*** Block opens ***
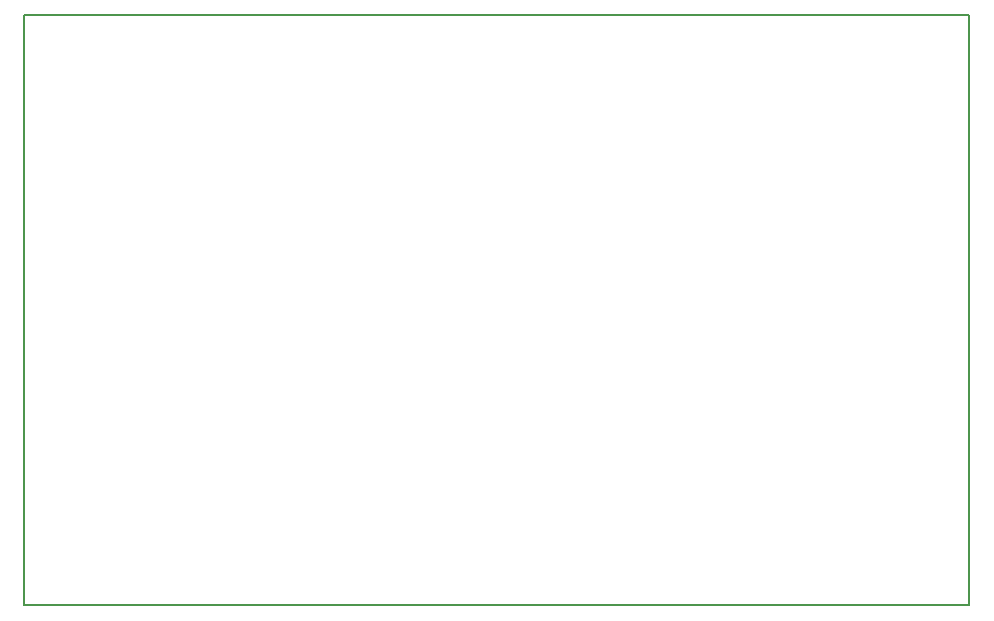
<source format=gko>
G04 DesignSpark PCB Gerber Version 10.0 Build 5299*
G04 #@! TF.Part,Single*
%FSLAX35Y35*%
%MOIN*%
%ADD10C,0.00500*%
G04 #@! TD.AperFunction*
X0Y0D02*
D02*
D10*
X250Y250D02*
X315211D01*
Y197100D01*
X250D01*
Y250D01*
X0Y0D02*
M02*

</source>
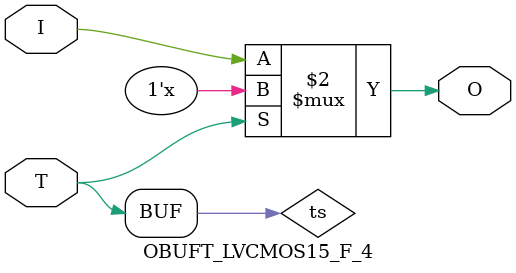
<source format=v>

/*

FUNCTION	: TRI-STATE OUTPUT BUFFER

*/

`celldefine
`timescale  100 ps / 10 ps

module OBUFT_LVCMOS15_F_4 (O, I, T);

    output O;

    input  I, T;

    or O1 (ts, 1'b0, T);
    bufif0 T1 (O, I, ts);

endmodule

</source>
*** Block closes ***
■ Required action: All lines above with the word "source" need to be reported.

■ Solved problem:
<source format=gko>
</source>
<source format=v>
</source>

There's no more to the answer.